WHAT THE TASK REQUIRES
Answer these questions from the infrastructure excerpt below:
1. What grade did the ASCE report card give U.S. energy infrastructure?
2. According to Larry Hogan, how much increased economic activity does every $1 invested in infrastructure yield?
3. How many jobs will the continued investment gap cost the U.S. by 2039, according to the companion report?

SOURCE DOCUMENT
+ + +

Speaking about U.S. infrastructure in general, ASCE's 2021 Report Card for America's Infrastructure said: "While we've made incremental immediate gains in some of the infrastructure categories, our long-term investment gap continues to grow. We're still just paying about half of our infrastructure bill, and the total investment gap has gone from $2.1 trillion over 10 years, to nearly $2.59 trillion over 10 years."

The report was released as President Joe Biden's administration is pulling together elements of the infrastructure spending plan it intends to submit to Congress.

In a virtual conference held to reveal and discuss the report, Maryland Governor Larry Hogan (R) said he sees opportunity for bipartisan Congressional consensus on infrastructure spending. "It brings together Democrats and Republicans, business and labor," he said. "If we can't find consensus on infrastructure, I'm not sure we can find consensus on anything." He added that every $1 invested in infrastructure yields about $1.69 in increased economic activity.

ASCE released a companion report earlier this year, Failure to Act: Economic Impacts of Status Quo Investment Across Infrastructure Systems, which said that failure to close this infrastructure investment gap will bring serious economic consequences. Specifically, by 2039, this report said, continuation of this infrastructure investment gap will cost the U.S. more than 3 million jobs, drain $10 trillion from U.S. gross domestic product (GDP), and reduce this country's exports by $2.4 trillion.

With a grade of C-, the ASCE report card said U.S. energy infrastructure is doing better than other sectors. It noted that the electricity business has invested significant sums to meet customer demands, but even greater investments are needed to improve the reliability of the transmission & distribution (T&D) systems and accommodate new demands. Customers expect "always on" power, but climate change will create severe weather that cuts against that expectation, the report said. The growing popularity of electric vehicles (EVs) likely will place new burdens on an already over-taxed delivery system, the report added.

+ + +

SUPPLIED INFORMATION
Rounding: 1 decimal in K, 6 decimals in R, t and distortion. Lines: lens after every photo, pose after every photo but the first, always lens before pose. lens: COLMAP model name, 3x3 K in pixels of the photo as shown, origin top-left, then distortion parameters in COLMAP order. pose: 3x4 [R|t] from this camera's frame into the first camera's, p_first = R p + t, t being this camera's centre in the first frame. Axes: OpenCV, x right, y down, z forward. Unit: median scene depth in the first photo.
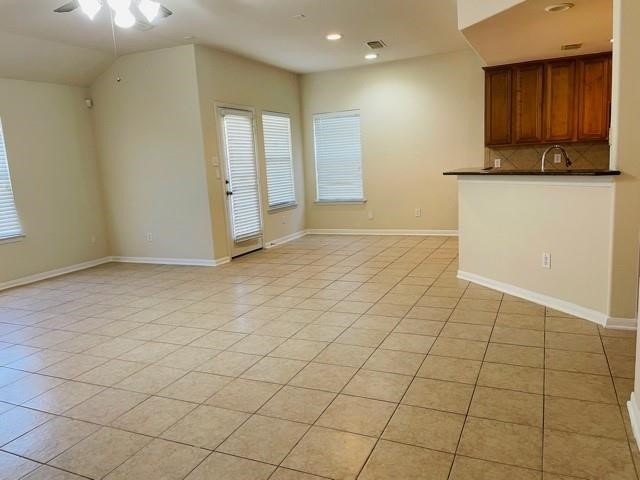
lens RADIAL K [[484.3, 0, 320.0], [0, 484.3, 240.0], [0, 0, 1]] dist [0.090455, -0.127107]
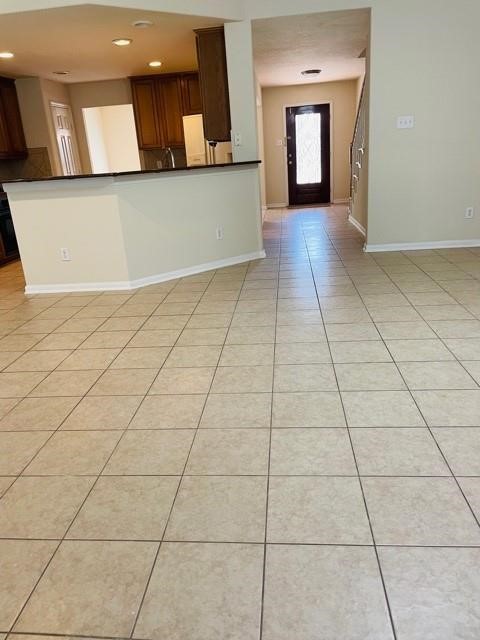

+ + +

EXERCISE RESPONSE
1. C-
2. About $1.69
3. More than 3 million